THE TERRESTRIAL RESPONSE TO THE POST EOCENE-OLIGOCENE CLIMATIC TRANSITION, POLESLIDE MEMBER, BRULE FORMATION, BADLANDS NATIONAL PARK, SOUTH DAKOTA
Paleosols vary up section from seasonally aquic, humid open range profiles to semiarid soils with pedogenic carbonate in weakly developed profiles. Well developed profiles at the base of the study interval contain discrete horizons, clay films, and soil fabrics. Pedogenic development becomes limited up section by relatively high rates of loess deposition, with intermittent periods of landscape stability. Weakly developed profiles at the top of the study interval are characterized by dispersed root traces and pedogenic carbonate accumulation with no significant horizonation. This change in pedogenic development is associated with a biostratigraphic transition interpreted to be a change to a faunal assemblage better suited to arid environments.

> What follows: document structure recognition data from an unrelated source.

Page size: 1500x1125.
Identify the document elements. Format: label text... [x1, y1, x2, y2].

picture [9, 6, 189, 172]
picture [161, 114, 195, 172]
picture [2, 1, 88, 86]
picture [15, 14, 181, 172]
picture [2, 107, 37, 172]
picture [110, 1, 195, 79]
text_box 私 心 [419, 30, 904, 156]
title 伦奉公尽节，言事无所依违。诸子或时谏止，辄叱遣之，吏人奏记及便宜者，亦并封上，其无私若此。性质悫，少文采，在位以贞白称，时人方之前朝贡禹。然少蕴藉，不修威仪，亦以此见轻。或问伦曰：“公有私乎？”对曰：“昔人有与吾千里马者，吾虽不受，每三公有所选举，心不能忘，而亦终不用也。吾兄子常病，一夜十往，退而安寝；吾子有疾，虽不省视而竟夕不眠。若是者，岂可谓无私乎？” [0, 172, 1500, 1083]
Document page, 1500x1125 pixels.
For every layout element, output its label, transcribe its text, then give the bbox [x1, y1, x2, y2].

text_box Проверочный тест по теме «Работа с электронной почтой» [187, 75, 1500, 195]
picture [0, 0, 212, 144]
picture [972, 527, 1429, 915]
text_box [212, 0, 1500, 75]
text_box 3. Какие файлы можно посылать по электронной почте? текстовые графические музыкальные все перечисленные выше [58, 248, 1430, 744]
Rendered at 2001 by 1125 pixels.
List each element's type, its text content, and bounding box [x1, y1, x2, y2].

Climate alterations during the preceding Eocene-Oligocene transition had differing effects regionally on the terrestrial system through time. Paleoclimate studies across the Eocene-Oligocene transition in Nebraska suggest a change in temperature and no change in precipitation, whereas these Early Oligocene soils in South Dakota were primarily affected by changes in precipitation. The extent, timing, and expression of climatic change induced by the Eocene-Oligocene transition across the Great Plains is not well constrained. Regional changes in paleosol development in conjunction with biostratigraphic and magnetostratigraphic data help to clarify the nature of this change.